WASHINGTON — Chief Justice-designate William H. Rehnquist says he has "no recollection" of writing a draft Justice Department memo in 1969 in which he proposed Army surveillance of civilian anti-war protesters.
Rehnquist also said he could not recall "any participation" in formulating policy on use of the Army to conduct surveillance or collect intelligence on civilians.
Rehnquist's comments, obtained by the Associated Press, were given in writing recently to Sen. Charles McC. Mathias, a member of the Senate Judiciary Committee. Mathias (R-Md.) was in the majority in the panel's 13-5 vote Aug. 14 to recommend the nominee's confirmation by the full Senate.
The memo, which also includes a detailed plan for use of the military in quelling a civil disturbance, could have a bearing on the continuing battle by Senate liberals to derail the nomination.
Little Prior Knowledge
One of their major issues is Rehnquist's failure to disqualify himself--as a Supreme Court associate justice in 1972--from a legal challenge to the surveillance program by its civilian targets.
Rehnquist told senators during his confirmation hearings that he stayed on the case--casting a crucial vote in the 5-4 decision against the protesters--because he had little knowledge beforehand of the facts in dispute.

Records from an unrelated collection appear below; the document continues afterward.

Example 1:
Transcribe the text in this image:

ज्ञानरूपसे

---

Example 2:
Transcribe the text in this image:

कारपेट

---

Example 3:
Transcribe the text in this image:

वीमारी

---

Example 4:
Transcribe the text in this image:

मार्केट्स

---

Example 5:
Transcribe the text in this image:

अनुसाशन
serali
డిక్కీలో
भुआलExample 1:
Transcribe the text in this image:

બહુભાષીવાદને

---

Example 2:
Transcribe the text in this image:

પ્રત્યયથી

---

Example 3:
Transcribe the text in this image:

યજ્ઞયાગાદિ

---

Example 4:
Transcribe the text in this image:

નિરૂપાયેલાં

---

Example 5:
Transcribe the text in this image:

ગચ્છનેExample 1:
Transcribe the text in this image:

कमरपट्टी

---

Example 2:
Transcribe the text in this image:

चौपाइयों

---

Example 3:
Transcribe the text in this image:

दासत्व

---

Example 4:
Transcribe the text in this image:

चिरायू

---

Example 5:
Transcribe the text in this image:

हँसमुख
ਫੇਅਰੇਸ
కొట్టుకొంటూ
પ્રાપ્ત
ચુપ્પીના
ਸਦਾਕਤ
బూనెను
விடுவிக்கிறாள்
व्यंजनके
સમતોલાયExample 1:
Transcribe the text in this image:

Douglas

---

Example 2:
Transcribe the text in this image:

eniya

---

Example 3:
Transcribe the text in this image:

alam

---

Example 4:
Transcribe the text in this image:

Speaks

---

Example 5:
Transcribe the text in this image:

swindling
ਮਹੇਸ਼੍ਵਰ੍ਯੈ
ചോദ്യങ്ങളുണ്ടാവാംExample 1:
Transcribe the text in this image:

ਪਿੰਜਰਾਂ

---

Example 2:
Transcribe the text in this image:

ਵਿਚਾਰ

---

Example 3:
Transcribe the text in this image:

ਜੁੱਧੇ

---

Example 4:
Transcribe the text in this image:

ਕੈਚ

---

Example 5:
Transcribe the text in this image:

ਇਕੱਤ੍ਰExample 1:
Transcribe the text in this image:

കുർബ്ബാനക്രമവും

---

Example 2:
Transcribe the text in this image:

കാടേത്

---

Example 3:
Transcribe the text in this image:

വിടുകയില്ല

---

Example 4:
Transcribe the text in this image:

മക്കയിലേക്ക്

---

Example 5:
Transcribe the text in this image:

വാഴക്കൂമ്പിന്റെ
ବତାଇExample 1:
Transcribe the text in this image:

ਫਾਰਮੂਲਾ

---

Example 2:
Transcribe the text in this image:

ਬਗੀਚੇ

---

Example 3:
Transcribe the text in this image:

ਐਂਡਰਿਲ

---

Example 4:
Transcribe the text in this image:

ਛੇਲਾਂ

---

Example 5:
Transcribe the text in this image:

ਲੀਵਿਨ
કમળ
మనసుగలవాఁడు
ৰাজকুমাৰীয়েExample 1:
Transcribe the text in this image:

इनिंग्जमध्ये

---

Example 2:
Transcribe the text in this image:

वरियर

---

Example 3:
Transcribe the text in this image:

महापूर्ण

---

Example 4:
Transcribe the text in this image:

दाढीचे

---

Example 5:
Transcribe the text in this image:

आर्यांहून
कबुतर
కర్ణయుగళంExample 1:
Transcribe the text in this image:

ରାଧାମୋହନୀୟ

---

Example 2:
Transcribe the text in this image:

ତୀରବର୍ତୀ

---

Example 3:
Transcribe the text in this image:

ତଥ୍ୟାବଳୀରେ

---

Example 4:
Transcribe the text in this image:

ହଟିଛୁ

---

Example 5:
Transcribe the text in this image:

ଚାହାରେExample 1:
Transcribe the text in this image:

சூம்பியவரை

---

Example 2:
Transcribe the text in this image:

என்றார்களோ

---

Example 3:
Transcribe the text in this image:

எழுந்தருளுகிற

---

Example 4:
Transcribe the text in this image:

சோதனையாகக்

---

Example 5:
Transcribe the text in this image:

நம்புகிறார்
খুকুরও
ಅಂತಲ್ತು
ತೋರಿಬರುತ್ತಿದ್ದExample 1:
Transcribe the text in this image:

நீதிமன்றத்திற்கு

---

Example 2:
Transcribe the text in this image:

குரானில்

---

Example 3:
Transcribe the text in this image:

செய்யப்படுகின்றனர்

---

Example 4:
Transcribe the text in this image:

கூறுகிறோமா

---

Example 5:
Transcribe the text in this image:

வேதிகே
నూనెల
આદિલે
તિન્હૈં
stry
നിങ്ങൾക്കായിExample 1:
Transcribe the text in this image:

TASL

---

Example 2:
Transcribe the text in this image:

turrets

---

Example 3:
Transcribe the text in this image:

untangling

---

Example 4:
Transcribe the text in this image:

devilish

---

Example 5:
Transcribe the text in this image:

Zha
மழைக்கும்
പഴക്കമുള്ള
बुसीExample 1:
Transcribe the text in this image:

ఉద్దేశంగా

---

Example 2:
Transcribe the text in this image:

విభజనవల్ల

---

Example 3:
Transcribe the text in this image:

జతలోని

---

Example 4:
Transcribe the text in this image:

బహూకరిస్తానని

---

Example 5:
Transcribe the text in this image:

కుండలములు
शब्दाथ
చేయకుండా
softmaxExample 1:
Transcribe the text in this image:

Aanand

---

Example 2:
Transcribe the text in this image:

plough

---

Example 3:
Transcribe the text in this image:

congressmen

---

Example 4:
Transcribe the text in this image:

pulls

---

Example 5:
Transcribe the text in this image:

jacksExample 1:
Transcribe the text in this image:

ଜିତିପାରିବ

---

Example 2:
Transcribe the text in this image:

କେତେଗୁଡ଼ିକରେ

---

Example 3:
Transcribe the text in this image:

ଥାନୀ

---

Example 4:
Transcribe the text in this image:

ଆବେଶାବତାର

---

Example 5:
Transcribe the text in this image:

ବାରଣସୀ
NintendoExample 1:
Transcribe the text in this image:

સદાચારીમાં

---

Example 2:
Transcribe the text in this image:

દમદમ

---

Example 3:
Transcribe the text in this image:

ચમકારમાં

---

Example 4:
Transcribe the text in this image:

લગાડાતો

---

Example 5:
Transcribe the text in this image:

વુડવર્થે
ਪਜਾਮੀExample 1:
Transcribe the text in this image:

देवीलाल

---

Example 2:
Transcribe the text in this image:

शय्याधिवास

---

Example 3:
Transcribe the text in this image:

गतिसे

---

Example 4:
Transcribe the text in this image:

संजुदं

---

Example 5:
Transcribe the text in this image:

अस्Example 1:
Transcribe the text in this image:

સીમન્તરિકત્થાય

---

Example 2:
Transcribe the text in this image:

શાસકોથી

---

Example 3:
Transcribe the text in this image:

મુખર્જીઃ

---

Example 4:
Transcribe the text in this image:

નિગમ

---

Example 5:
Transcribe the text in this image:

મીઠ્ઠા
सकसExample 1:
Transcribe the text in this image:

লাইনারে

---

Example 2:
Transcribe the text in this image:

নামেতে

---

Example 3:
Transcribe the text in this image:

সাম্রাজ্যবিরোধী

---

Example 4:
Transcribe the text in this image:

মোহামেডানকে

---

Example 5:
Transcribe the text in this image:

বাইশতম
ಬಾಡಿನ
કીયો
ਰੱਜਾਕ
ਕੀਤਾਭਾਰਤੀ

The draft memo was among internal Justice Department documents written by Rehnquist and given to the Judiciary Committee at the request of Democratic senators. By coincidence, Democratic Judiciary Committee staffers learned that the memo had been disclosed in 1974 Senate testimony by Robert Jordan, former general counsel of the Army.
Jordan had testified, "I find in the files a March 25, 1969, memorandum from Bill Rehnquist, assistant attorney general (Office of Legal Counsel) to the attorney general and the deputy attorney general.
"This represents the first formal Justice draft of the civil disturbance plan intended for the President's approval."
'No Recollection' of Role
Mathias asked Rehnquist, "What was your personal role in the preparation of this document?"
Rehnquist answered: "I have no recollection of my personal role in the preparation of this document. From the text of the transmittal memo I assume that the plan was primarily drafted by staff members in my office and in the Office of the General Counsel of the Army, and reviewed by me."
According to a Senate Judiciary Committee report of 1976, use of the Army in the surveillance program at a time of large anti-Vietnam War protests was approved over the military's objections by the Nixon Administration--although the language from Rehnquist's draft was changed to remove specific reference to the Army.
The plan was rescinded in June, 1970, a year after its authorization, after public exposure and congressional criticism.